## Work order
Copy out each line of the data that contains "shoulder".

[Keypoint text descriptions]
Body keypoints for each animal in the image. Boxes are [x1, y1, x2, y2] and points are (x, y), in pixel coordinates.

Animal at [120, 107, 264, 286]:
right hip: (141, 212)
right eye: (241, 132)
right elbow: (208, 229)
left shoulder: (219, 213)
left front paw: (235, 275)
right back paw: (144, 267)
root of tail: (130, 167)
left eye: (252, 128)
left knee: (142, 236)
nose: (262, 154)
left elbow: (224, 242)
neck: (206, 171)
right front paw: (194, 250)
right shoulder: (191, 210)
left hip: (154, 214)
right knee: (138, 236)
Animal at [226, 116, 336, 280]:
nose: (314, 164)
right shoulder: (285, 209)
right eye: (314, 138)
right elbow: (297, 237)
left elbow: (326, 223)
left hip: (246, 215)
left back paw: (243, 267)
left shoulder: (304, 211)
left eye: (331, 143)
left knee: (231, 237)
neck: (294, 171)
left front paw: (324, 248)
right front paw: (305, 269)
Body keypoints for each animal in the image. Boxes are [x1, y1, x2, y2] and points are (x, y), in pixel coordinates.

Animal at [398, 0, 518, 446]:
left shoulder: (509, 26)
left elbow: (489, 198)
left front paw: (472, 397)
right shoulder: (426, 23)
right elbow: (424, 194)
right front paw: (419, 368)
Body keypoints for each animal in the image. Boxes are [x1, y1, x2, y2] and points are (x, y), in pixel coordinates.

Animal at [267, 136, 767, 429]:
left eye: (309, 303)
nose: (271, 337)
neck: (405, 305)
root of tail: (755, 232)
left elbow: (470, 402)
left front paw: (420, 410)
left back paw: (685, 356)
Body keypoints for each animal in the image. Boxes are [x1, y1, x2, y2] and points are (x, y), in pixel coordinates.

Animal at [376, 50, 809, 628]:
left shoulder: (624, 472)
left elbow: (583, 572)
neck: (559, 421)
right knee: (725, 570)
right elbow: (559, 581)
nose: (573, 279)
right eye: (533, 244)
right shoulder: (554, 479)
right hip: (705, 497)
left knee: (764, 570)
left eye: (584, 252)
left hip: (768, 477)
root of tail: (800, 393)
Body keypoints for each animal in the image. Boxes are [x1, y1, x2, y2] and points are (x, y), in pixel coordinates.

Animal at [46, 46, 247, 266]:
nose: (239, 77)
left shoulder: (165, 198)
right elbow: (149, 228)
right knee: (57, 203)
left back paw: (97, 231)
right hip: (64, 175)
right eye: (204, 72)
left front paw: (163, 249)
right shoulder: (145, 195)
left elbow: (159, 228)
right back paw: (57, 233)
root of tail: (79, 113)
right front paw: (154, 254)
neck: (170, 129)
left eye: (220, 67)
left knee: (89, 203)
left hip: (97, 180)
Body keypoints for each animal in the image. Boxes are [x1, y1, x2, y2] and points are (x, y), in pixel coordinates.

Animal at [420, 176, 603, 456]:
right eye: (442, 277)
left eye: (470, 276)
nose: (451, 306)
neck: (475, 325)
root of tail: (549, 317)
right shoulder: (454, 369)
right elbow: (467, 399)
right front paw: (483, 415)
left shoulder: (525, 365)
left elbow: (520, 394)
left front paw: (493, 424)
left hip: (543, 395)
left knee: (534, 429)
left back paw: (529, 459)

## Answer to the exercise
left shoulder: (219, 213)
right shoulder: (191, 210)
right shoulder: (285, 209)
left shoulder: (304, 211)
left shoulder: (509, 26)
right shoulder: (426, 23)
left shoulder: (624, 472)
right shoulder: (554, 479)
left shoulder: (165, 198)
right shoulder: (145, 195)
right shoulder: (454, 369)
left shoulder: (525, 365)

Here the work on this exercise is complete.